Abstract

As is well known any algorithm correct in an asynchronous shared memory setting (physically shared memory) can be directly applied in distributed shared memory (DSM) systems provided that the latter guarantees strong consistency (atomic or sequential) of replicas. Generally however, in DSM systems, weaker consistency models (causal, processor, PRAM, etc.) are often considered to improve the performance. A weakening consistency model may however imply the incorrectness of the algorithm. So we face a consistency requirement problem, the problem of finding the weakest consistency model of DSM that is sufficient and necessary for algorithm correctness. We consider a reliable DSM environment, and present a complex consistency model comprising three elementary models: sequential consistency, coherence and PRAM consistency. This complex model is then applied to Dijsktra's (1965) algorithm for mutual exclusion of n processes, one of the first solutions to a fundamental problem in both centralised and distributed operating systems. In the resulting algorithm, coherence and PRAM consistency are associated with some write operations performed at shared memory locations.
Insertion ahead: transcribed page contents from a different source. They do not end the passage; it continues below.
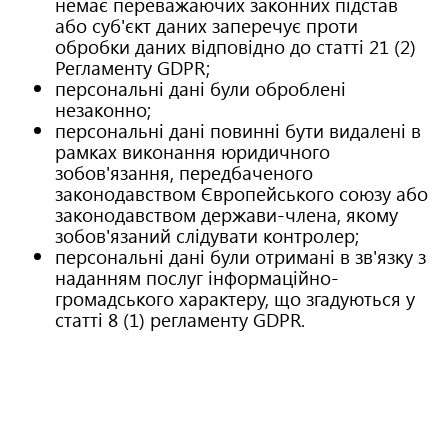
немає переважаючих законних підстав
або суб'єкт даних заперечує проти
обробки даних відповідно до статті 21 (2)
Регламенту GDPR;
персональні дані були оброблені
незаконно;
персональні дані повинні бути видалені в
рамках виконання юридичного
зобов'язання, передбаченого
законодавством Європейського союзу або
законодавством держави-члена, якому
зобов'язаний слідувати контролер;
персональні дані були отримані в зв'язку з
наданням послуг інформаційно-
громадського характеру, що згадуються у
статті 8 (1) регламенту GDPR.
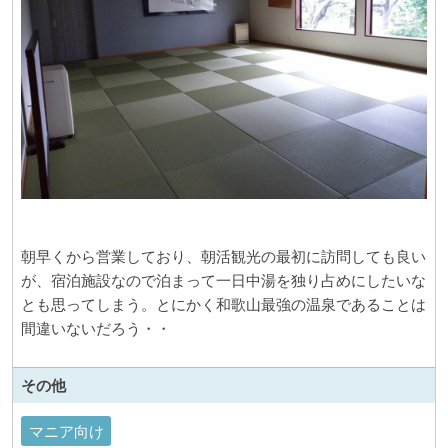
朝早くから営業しており、朝活観光の最初に訪問しても良い
が、宿泊施設なので泊まって一日中湯を独り占めにしたいな
とも思ってしまう。とにかく和歌山最強の温泉であることは
間違いないだろう・・
その他
マニア向け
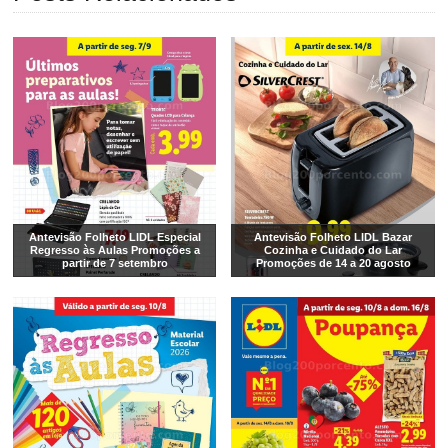
Antevisão Folheto LIDL Especial
Antevisão Folheto LIDL Bazar
Regresso às Aulas Promoções a
Cozinha e Cuidado do Lar
partir de 7 setembro
Promoções de 14 a 20 agosto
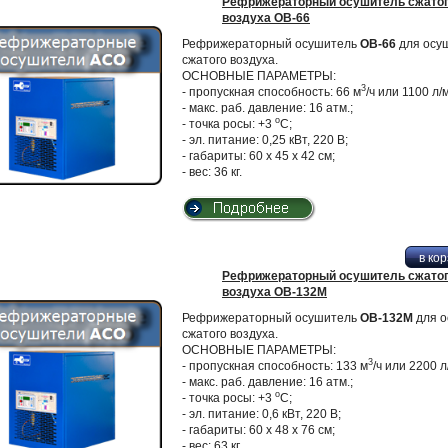
Рефрижераторный осушитель сжато
воздуха ОВ-66
Рефрижераторный осушитель
ОВ-66
для осу
сжатого воздуха.
ОСНОВНЫЕ ПАРАМЕТРЫ:
3
- пропускная способность: 66 м
/ч или 1100 л/
- макс. раб. давление: 16 атм.;
о
- точка росы: +3
С;
- эл. питание: 0,25 кВт, 220 В;
- габариты: 60 х 45 х 42 см;
- вес: 36 кг.
Рефрижераторный осушитель сжато
воздуха ОВ-132М
Рефрижераторный осушитель
ОВ-132М
для о
сжатого воздуха.
ОСНОВНЫЕ ПАРАМЕТРЫ:
3
- пропускная способность: 133 м
/ч или 2200 л
- макс. раб. давление: 16 атм.;
о
- точка росы: +3
С;
- эл. питание: 0,6 кВт, 220 В;
- габариты: 60 х 48 х 76 см;
- вес: 63 кг.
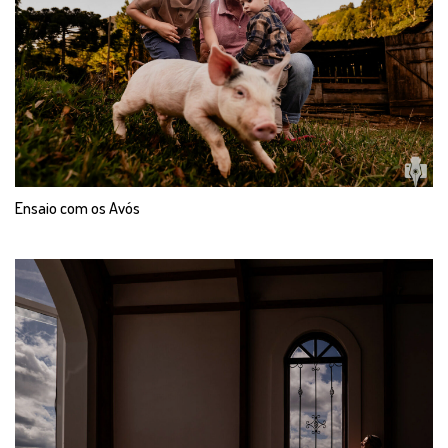
Ensaio com os Avós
As concurrent execution of write operations with weaker consistency models is more efficient when compared to the execution of strongly consistent operations, the proposed solution reduces synchronisation delay (mutual exclusion overhead) and thereby increases system throughput. The presented model is proven to be sufficient for algorithm correctness. Moreover, the algorithm is shown to be optimal in the sense that further relaxation of any write operations semantics violates progress (liveness) or safety of the algorithm.